[The task]:
Go to the line containing "after which \D" in the records below and print it and every following line exactly, on through the line containing "particles with identities", then stop.

[Plain-text document sources]:
-------

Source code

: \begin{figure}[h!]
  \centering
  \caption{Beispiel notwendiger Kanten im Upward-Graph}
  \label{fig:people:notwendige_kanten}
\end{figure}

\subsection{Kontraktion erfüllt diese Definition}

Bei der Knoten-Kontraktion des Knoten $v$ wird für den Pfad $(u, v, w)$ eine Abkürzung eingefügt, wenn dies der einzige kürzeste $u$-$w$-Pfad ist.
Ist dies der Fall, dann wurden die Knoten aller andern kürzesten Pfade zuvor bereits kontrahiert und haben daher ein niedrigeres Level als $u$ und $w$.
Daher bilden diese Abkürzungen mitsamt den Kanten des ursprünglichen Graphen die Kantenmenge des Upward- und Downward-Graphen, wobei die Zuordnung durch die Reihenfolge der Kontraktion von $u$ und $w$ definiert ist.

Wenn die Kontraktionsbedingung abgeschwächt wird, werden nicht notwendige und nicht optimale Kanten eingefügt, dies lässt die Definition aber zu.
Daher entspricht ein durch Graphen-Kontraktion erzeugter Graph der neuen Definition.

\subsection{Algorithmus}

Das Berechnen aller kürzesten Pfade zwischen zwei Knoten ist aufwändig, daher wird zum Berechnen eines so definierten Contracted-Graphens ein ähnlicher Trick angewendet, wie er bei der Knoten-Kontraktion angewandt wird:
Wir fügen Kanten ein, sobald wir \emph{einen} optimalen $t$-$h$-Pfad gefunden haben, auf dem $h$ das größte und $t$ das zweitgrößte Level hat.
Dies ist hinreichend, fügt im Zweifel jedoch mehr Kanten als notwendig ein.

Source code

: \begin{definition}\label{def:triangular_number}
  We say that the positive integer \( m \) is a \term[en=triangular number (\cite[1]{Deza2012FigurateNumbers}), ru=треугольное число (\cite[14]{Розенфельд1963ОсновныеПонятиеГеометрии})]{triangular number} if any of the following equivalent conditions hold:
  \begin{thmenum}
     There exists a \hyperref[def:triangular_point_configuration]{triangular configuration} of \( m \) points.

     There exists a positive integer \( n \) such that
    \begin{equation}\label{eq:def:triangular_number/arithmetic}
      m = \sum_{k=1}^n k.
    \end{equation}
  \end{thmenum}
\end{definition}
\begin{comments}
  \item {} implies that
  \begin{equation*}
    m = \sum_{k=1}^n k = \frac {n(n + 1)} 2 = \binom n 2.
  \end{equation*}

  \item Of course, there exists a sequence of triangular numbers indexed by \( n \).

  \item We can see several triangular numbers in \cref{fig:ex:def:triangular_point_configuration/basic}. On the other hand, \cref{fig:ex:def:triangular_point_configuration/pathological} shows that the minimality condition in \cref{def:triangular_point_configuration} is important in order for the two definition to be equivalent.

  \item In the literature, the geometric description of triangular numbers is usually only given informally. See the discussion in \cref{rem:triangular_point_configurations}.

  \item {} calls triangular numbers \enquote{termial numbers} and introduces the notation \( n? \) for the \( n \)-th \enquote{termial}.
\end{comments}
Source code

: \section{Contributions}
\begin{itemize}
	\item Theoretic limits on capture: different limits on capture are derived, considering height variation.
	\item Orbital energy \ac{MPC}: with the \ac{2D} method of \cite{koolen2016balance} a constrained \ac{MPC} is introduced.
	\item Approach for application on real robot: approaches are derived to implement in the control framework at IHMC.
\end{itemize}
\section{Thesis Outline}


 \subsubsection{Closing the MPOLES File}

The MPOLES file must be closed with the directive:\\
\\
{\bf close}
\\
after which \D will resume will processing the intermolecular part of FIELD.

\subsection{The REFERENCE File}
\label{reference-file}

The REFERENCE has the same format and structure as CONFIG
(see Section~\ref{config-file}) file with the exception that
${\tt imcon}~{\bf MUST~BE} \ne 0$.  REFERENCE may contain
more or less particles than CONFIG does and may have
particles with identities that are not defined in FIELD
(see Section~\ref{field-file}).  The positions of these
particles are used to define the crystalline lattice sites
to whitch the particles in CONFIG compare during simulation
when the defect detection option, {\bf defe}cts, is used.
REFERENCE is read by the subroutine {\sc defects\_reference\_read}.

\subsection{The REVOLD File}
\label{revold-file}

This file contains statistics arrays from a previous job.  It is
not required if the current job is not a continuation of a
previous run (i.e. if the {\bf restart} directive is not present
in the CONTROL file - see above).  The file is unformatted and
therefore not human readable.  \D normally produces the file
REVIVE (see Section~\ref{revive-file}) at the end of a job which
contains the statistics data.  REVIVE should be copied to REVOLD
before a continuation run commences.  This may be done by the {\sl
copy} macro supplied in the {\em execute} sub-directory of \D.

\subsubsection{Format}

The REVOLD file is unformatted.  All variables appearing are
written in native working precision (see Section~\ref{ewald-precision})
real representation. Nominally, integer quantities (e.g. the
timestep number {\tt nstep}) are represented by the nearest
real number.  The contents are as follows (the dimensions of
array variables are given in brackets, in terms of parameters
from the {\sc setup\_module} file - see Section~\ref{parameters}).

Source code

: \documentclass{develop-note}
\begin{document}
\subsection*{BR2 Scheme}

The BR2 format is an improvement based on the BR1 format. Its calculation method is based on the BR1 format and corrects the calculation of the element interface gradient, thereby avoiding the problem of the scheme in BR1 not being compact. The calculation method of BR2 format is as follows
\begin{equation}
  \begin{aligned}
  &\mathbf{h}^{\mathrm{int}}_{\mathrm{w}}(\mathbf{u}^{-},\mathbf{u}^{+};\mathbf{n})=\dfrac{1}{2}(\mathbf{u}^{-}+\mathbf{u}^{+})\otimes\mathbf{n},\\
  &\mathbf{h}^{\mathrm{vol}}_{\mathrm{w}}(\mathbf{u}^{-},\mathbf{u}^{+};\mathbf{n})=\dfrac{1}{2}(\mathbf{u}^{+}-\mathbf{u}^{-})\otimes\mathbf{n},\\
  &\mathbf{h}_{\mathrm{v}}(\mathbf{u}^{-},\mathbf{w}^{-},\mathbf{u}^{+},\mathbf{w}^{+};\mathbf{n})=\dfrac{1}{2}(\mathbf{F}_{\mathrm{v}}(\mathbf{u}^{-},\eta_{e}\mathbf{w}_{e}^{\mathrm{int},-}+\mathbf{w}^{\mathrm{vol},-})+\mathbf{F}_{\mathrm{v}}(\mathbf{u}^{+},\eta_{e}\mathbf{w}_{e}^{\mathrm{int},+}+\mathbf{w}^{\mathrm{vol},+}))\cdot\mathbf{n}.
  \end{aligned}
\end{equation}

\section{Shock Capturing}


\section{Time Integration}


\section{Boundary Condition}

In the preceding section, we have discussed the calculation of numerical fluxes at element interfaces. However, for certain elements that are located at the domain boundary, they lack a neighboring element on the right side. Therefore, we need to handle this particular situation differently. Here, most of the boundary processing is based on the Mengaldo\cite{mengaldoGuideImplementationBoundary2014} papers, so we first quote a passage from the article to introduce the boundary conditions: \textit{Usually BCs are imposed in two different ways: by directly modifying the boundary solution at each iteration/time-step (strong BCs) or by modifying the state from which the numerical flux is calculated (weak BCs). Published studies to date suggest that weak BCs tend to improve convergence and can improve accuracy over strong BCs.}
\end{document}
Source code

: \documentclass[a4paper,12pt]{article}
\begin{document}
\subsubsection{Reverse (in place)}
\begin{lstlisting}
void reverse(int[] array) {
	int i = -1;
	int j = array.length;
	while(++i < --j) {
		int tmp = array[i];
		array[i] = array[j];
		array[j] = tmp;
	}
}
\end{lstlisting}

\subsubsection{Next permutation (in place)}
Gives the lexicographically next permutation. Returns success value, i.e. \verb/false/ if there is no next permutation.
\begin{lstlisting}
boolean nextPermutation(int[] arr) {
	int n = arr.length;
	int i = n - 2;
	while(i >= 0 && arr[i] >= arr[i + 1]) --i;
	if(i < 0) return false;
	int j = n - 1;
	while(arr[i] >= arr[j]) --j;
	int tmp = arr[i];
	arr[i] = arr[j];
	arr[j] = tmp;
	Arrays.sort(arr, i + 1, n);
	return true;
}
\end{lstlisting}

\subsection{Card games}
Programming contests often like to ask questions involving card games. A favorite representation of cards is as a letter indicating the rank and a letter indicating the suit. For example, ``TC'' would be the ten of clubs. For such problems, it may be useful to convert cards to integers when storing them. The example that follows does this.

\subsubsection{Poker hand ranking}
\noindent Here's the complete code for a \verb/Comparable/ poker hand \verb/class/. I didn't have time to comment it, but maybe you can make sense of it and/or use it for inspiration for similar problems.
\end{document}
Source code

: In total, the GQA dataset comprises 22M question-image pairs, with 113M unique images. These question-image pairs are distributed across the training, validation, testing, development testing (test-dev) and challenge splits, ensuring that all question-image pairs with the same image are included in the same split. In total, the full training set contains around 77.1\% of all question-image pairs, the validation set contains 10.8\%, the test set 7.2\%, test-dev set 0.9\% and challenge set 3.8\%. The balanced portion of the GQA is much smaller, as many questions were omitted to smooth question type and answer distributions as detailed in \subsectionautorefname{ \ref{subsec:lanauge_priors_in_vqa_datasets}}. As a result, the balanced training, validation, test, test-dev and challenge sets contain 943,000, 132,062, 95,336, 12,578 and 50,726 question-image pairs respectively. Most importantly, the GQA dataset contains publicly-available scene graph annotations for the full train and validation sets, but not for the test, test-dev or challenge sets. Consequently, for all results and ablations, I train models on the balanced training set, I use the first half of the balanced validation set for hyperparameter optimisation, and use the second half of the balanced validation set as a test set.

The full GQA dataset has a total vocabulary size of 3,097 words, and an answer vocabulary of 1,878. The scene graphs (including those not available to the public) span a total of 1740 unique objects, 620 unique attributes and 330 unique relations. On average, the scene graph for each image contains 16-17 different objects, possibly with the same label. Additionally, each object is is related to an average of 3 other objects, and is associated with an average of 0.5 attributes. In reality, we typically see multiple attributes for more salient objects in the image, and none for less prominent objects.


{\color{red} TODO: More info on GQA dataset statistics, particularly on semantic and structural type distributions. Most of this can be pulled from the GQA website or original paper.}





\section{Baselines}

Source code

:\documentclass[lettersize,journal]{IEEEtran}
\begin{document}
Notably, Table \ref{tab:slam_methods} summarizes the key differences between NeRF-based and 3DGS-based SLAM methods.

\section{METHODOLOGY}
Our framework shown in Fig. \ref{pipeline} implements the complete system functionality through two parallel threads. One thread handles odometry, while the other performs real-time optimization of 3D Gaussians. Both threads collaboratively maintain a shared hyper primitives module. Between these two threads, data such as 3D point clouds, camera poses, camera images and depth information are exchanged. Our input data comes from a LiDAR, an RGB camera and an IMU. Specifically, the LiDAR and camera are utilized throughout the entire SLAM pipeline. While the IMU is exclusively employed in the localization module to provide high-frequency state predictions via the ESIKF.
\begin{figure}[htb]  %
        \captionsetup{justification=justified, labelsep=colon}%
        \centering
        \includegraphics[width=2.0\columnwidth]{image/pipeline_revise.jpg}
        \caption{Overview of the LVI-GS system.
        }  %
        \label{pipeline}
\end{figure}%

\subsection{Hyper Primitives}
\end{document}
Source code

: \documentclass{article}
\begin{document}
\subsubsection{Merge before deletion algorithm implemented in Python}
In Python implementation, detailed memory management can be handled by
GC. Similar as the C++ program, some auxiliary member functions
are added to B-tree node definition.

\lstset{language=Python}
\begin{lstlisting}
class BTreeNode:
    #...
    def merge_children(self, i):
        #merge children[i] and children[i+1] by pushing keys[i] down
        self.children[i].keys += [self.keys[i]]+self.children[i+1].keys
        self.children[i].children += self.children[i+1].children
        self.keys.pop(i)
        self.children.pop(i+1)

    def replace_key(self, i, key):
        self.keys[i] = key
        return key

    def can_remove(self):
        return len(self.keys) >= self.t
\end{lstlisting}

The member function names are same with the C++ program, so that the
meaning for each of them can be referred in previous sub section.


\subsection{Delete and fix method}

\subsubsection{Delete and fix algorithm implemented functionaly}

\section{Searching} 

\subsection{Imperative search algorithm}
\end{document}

-------

[Expected output]:
after which \D will resume will processing the intermolecular part of FIELD.

\subsection{The REFERENCE File}
\label{reference-file}

The REFERENCE has the same format and structure as CONFIG
(see Section~\ref{config-file}) file with the exception that
${\tt imcon}~{\bf MUST~BE} \ne 0$.  REFERENCE may contain
more or less particles than CONFIG does and may have
particles with identities that are not defined in FIELD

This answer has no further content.